At the same time, medical and virologist warnings of lax handling of the virus are increasing. In an interview with the Süddeutsche Zeitung, intensive care physician Matthias Baumgärtel from the Nuremberg North Clinic warned urgently against underestimating the virus.
Baumgärtel emphasised that numerous patients who died of COVID-19 in his clinic, despite intensive care, had “no significant previous illnesses” and could “certainly have lived for many years or decades.” “The youngest patient we lost was 38 years old—she too had no previous illness ... Of course, the older the patients are, the more dangerous the illness is. But even those in their mid-50s have a hard time coping with it if they have intensive care.”
In fact, COVID-19 turns out to be not just a lung disease, but a “multi-organ disease ... many patients get thromboses, dangerous clots in the blood vessels. A lot of our patients go into liver failure. The kidney is often a problem, and of course the heart. We also experience neurological symptoms: patients with strokes, even younger ones. One patient experienced sudden paralysis.”

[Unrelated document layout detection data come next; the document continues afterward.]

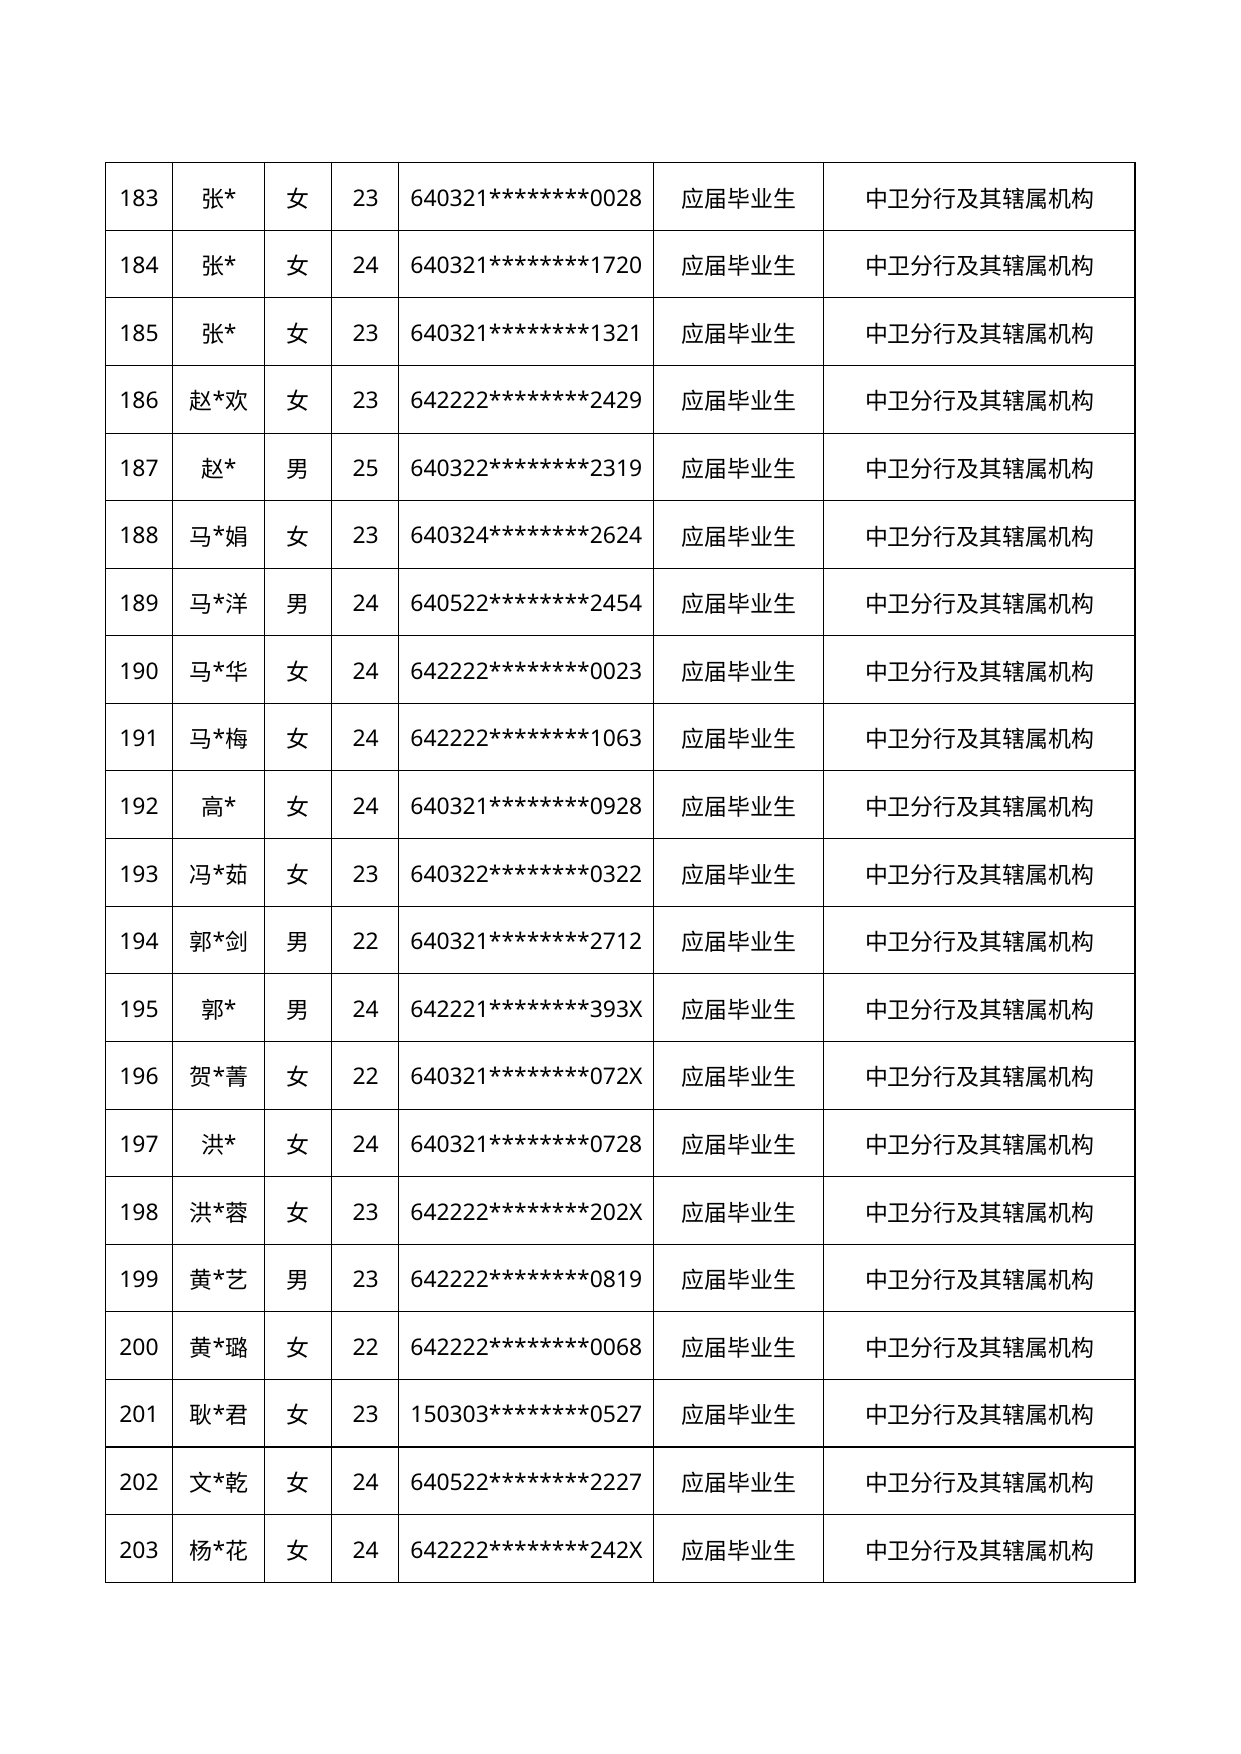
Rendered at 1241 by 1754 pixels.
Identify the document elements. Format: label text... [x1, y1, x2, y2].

table_cell 洪* [173, 1110, 264, 1176]
table_cell 应届毕业生 [654, 434, 823, 500]
table_cell 184 [106, 231, 172, 297]
table_cell 中卫分行及其辖属机构 [824, 907, 1134, 973]
table_cell 黄*艺 [173, 1245, 264, 1311]
table_cell 女 [265, 1177, 331, 1244]
table_cell 中卫分行及其辖属机构 [824, 1448, 1134, 1514]
table_cell 193 [106, 839, 172, 906]
table_cell 640522********2227 [399, 1448, 653, 1514]
table_cell 应届毕业生 [654, 771, 823, 838]
table_cell 194 [106, 907, 172, 973]
table_cell 杨*花 [173, 1515, 264, 1582]
table_cell 642222********0068 [399, 1312, 653, 1379]
table_cell 640522********2454 [399, 569, 653, 635]
table_cell 张* [173, 163, 264, 229]
table_cell 23 [332, 298, 398, 365]
table_cell 中卫分行及其辖属机构 [824, 298, 1134, 365]
table_cell 耿*君 [173, 1380, 264, 1446]
table_cell 应届毕业生 [654, 636, 823, 703]
table_cell 应届毕业生 [654, 501, 823, 568]
table_cell 中卫分行及其辖属机构 [824, 636, 1134, 703]
table_cell 洪*蓉 [173, 1177, 264, 1244]
table_cell 642221********393X [399, 974, 653, 1041]
table_cell 24 [332, 1448, 398, 1514]
table_cell 25 [332, 434, 398, 500]
table_cell 203 [106, 1515, 172, 1582]
table_cell 女 [265, 771, 331, 838]
table_cell 192 [106, 771, 172, 838]
table_cell 642222********2429 [399, 366, 653, 432]
table_cell 女 [265, 1110, 331, 1176]
table_cell 中卫分行及其辖属机构 [824, 1042, 1134, 1108]
table_cell 马*梅 [173, 704, 264, 770]
table_cell 24 [332, 704, 398, 770]
table_cell 中卫分行及其辖属机构 [824, 1177, 1134, 1244]
table_cell 中卫分行及其辖属机构 [824, 231, 1134, 297]
table_cell 23 [332, 839, 398, 906]
table_cell 23 [332, 1380, 398, 1446]
table_cell 应届毕业生 [654, 163, 823, 229]
table_cell 642222********0023 [399, 636, 653, 703]
table_cell 应届毕业生 [654, 907, 823, 973]
table_cell 640321********1321 [399, 298, 653, 365]
table_cell 640322********0322 [399, 839, 653, 906]
table_cell 640321********1720 [399, 231, 653, 297]
table_cell 183 [106, 163, 172, 229]
table_cell 642222********202X [399, 1177, 653, 1244]
table_cell 24 [332, 569, 398, 635]
table_cell 女 [265, 1312, 331, 1379]
table_cell 中卫分行及其辖属机构 [824, 704, 1134, 770]
table_cell 186 [106, 366, 172, 432]
table_cell 应届毕业生 [654, 298, 823, 365]
table_cell 黄*璐 [173, 1312, 264, 1379]
table_cell 郭* [173, 974, 264, 1041]
table_cell 应届毕业生 [654, 1448, 823, 1514]
table_cell 642222********0819 [399, 1245, 653, 1311]
table_cell 22 [332, 1312, 398, 1379]
table_cell 应届毕业生 [654, 1245, 823, 1311]
table_cell 贺*菁 [173, 1042, 264, 1108]
table_cell 中卫分行及其辖属机构 [824, 1380, 1134, 1446]
table_cell 22 [332, 1042, 398, 1108]
table_cell 201 [106, 1380, 172, 1446]
table_cell 199 [106, 1245, 172, 1311]
table_cell 24 [332, 974, 398, 1041]
table_cell 189 [106, 569, 172, 635]
table_cell 马*洋 [173, 569, 264, 635]
table_cell 191 [106, 704, 172, 770]
table_cell 640321********0028 [399, 163, 653, 229]
table_cell 应届毕业生 [654, 704, 823, 770]
table_cell 640321********2712 [399, 907, 653, 973]
table_cell 187 [106, 434, 172, 500]
table_cell 男 [265, 569, 331, 635]
table_cell 应届毕业生 [654, 231, 823, 297]
table_cell 马*华 [173, 636, 264, 703]
table_cell 202 [106, 1448, 172, 1514]
table_cell 23 [332, 163, 398, 229]
table_cell 640321********072X [399, 1042, 653, 1108]
table_cell 赵* [173, 434, 264, 500]
table_cell 高* [173, 771, 264, 838]
table_cell 文*乾 [173, 1448, 264, 1514]
table_cell 中卫分行及其辖属机构 [824, 1515, 1134, 1582]
table_cell 中卫分行及其辖属机构 [824, 1312, 1134, 1379]
table_cell 冯*茹 [173, 839, 264, 906]
table_cell 中卫分行及其辖属机构 [824, 501, 1134, 568]
table_cell 女 [265, 163, 331, 229]
table_cell 640321********0928 [399, 771, 653, 838]
table_cell 男 [265, 434, 331, 500]
table_cell 197 [106, 1110, 172, 1176]
table_cell 张* [173, 298, 264, 365]
table_cell 中卫分行及其辖属机构 [824, 839, 1134, 906]
table_cell 中卫分行及其辖属机构 [824, 434, 1134, 500]
table_cell 195 [106, 974, 172, 1041]
table_cell 188 [106, 501, 172, 568]
table_cell 185 [106, 298, 172, 365]
table_cell 应届毕业生 [654, 1110, 823, 1176]
table_cell 640324********2624 [399, 501, 653, 568]
table_cell 应届毕业生 [654, 366, 823, 432]
table_cell 642222********1063 [399, 704, 653, 770]
table_cell 23 [332, 501, 398, 568]
table_cell 中卫分行及其辖属机构 [824, 163, 1134, 229]
table_cell 198 [106, 1177, 172, 1244]
table_cell 中卫分行及其辖属机构 [824, 1245, 1134, 1311]
table_cell 女 [265, 839, 331, 906]
table_cell 中卫分行及其辖属机构 [824, 1110, 1134, 1176]
table_cell 中卫分行及其辖属机构 [824, 569, 1134, 635]
table_cell 男 [265, 974, 331, 1041]
table_cell 中卫分行及其辖属机构 [824, 771, 1134, 838]
table_cell 女 [265, 501, 331, 568]
table_cell 640322********2319 [399, 434, 653, 500]
table_cell 应届毕业生 [654, 1515, 823, 1582]
table_cell 24 [332, 636, 398, 703]
table_cell 196 [106, 1042, 172, 1108]
table_cell 640321********0728 [399, 1110, 653, 1176]
table_cell 150303********0527 [399, 1380, 653, 1446]
table_cell 女 [265, 1515, 331, 1582]
table_cell 郭*剑 [173, 907, 264, 973]
table_cell 24 [332, 231, 398, 297]
table_cell 女 [265, 636, 331, 703]
table_cell 190 [106, 636, 172, 703]
table_cell 女 [265, 366, 331, 432]
table_cell 24 [332, 1515, 398, 1582]
table_cell 22 [332, 907, 398, 973]
table_cell 24 [332, 1110, 398, 1176]
table_cell 应届毕业生 [654, 569, 823, 635]
table_cell 男 [265, 907, 331, 973]
table_cell 中卫分行及其辖属机构 [824, 366, 1134, 432]
table_cell 23 [332, 1245, 398, 1311]
table_cell 642222********242X [399, 1515, 653, 1582]
table_cell 女 [265, 1380, 331, 1446]
table_cell 中卫分行及其辖属机构 [824, 974, 1134, 1041]
table_cell 200 [106, 1312, 172, 1379]
table_cell 应届毕业生 [654, 1177, 823, 1244]
table_cell 应届毕业生 [654, 974, 823, 1041]
table_cell 应届毕业生 [654, 1042, 823, 1108]
table_cell 张* [173, 231, 264, 297]
table_cell 女 [265, 704, 331, 770]
table_cell 应届毕业生 [654, 1380, 823, 1446]
table_cell 女 [265, 1448, 331, 1514]
table_cell 男 [265, 1245, 331, 1311]
table_cell 应届毕业生 [654, 839, 823, 906]
table_cell 赵*欢 [173, 366, 264, 432]
table_cell 应届毕业生 [654, 1312, 823, 1379]
table_cell 女 [265, 231, 331, 297]
table_cell 女 [265, 1042, 331, 1108]
table_cell 24 [332, 771, 398, 838]
table_cell 23 [332, 366, 398, 432]
table_cell 23 [332, 1177, 398, 1244]
table_cell 女 [265, 298, 331, 365]
table_cell 马*娟 [173, 501, 264, 568]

Baumgärtel went on to say that he was “surprised every day by the relaxation [of coronavirus measures] of the federal and state governments.” “It’s just going too fast.” It was obvious that the initial restrictions had “saved thousands of lives because people were not infected and did not have to go to hospital. I can only warn against the recklessness of wanting too much too fast now.”
The interview confirms what the World Socialist Web Site has long warned: the ruling class is not only endangering the health of hundreds of thousands of workers and students and their families and friends but also their lives.